[ABOUT THIS TASK] Copy the listing below word for word, leaving out the pictures.

[EXERCISE INPUTS]
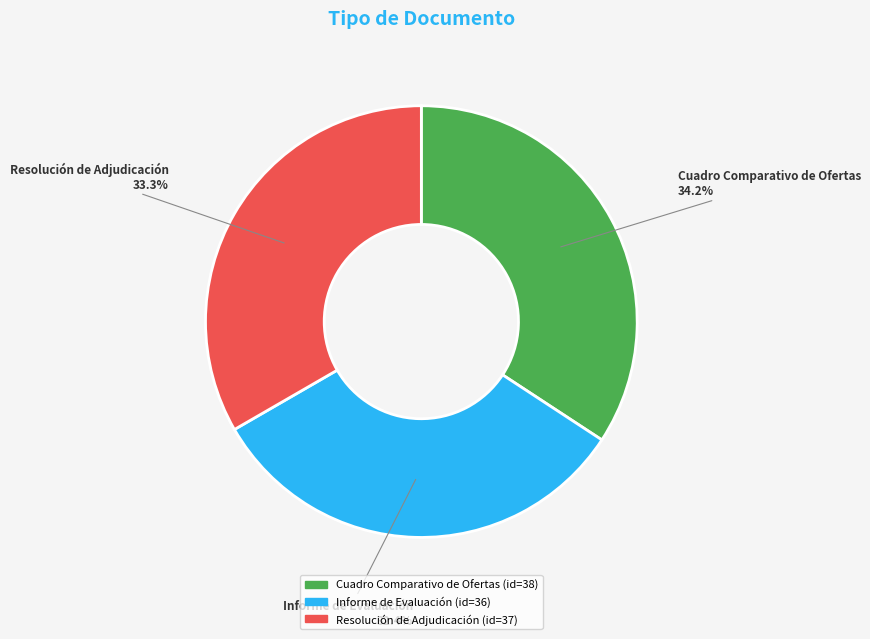

To the nearest percent, what percentage of the pie is Informe de Evaluación?

32%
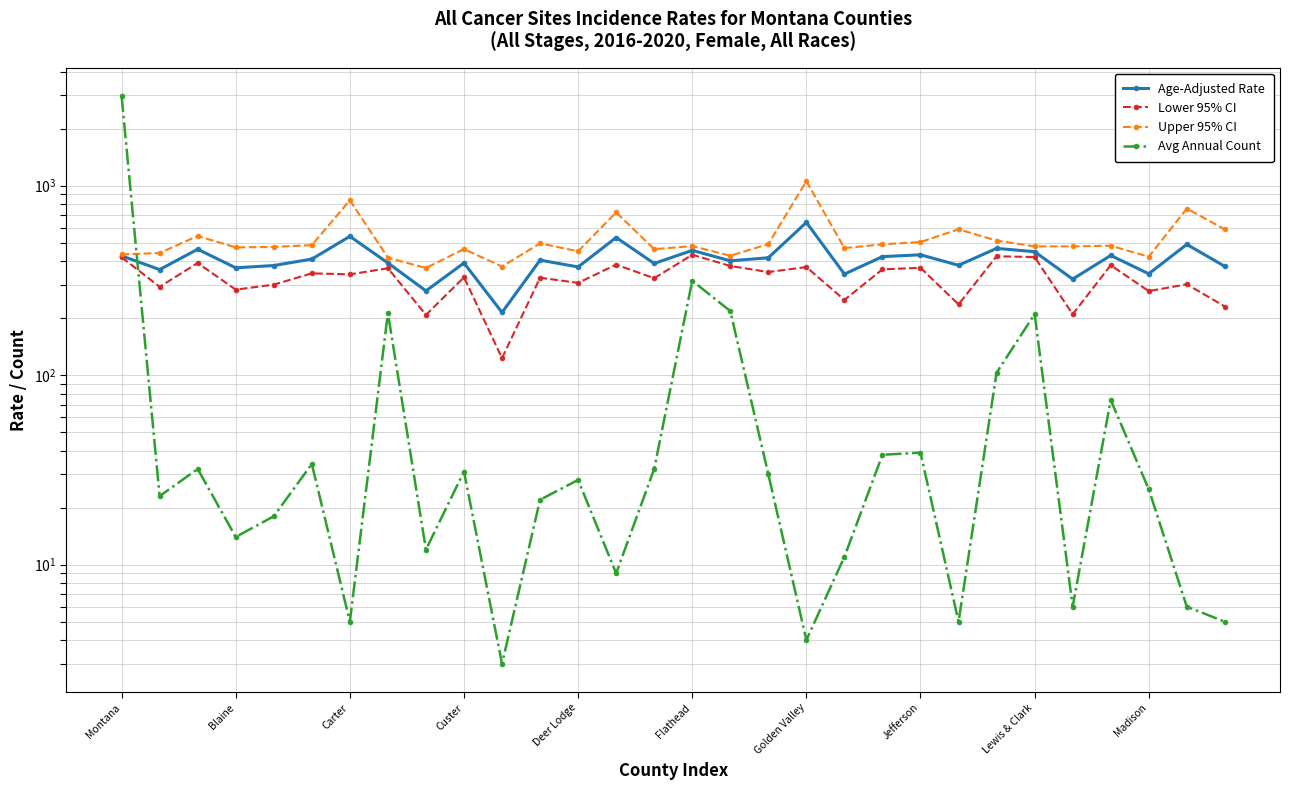

Rank the series at Montana from highest to lowest value.

Avg Annual Count, Upper 95% CI, Age-Adjusted Rate, Lower 95% CI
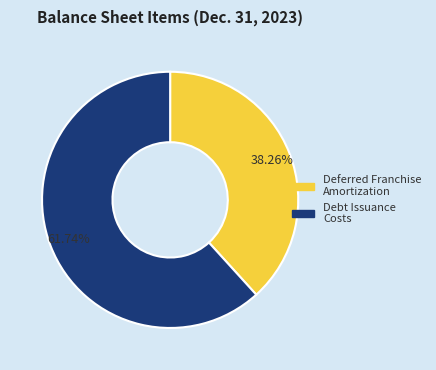

How many segments does this pie chart have?

2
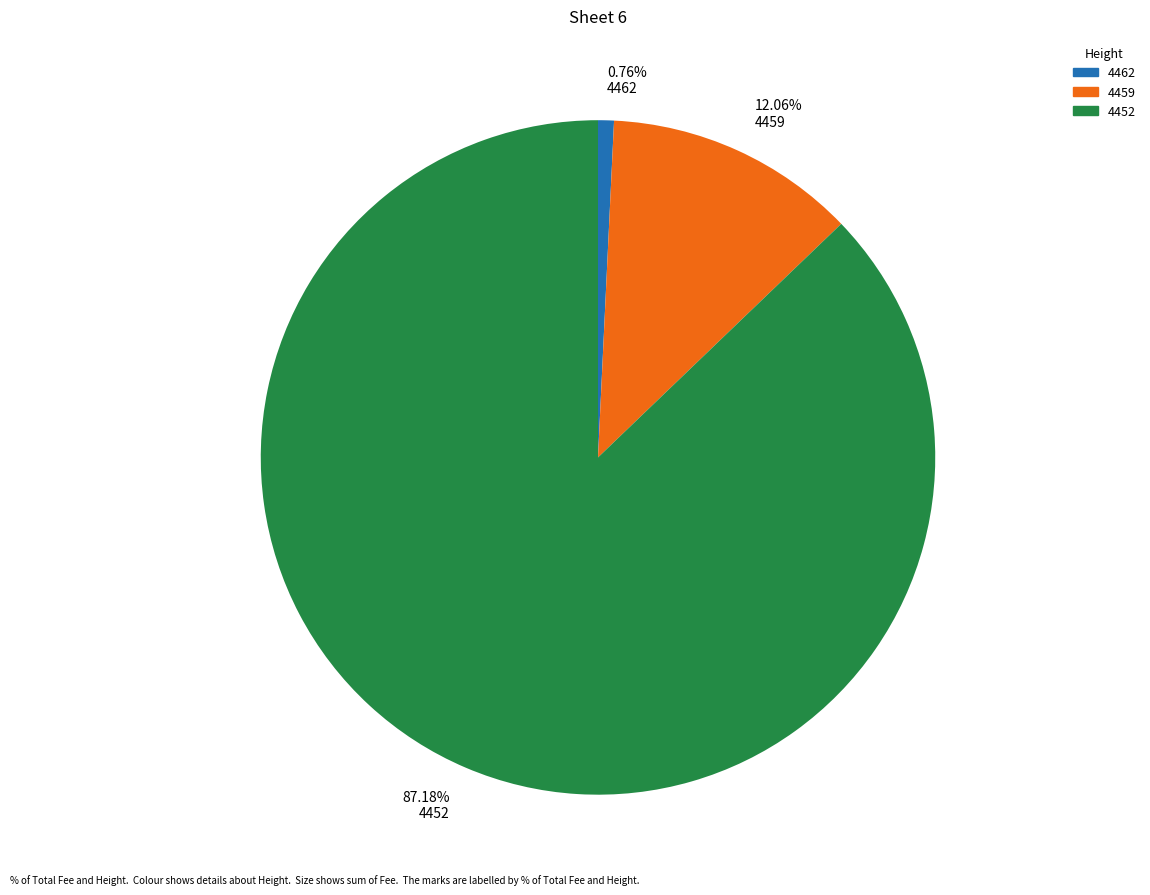

Which slice is the smallest?

0.76% 4462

[EXERCISE OUTPUT]
To the nearest percent, what percentage of the pie is Informe de Evaluación?

32%

Rank the series at Montana from highest to lowest value.

Avg Annual Count, Upper 95% CI, Age-Adjusted Rate, Lower 95% CI

How many segments does this pie chart have?

2

Which slice is the smallest?

0.76% 4462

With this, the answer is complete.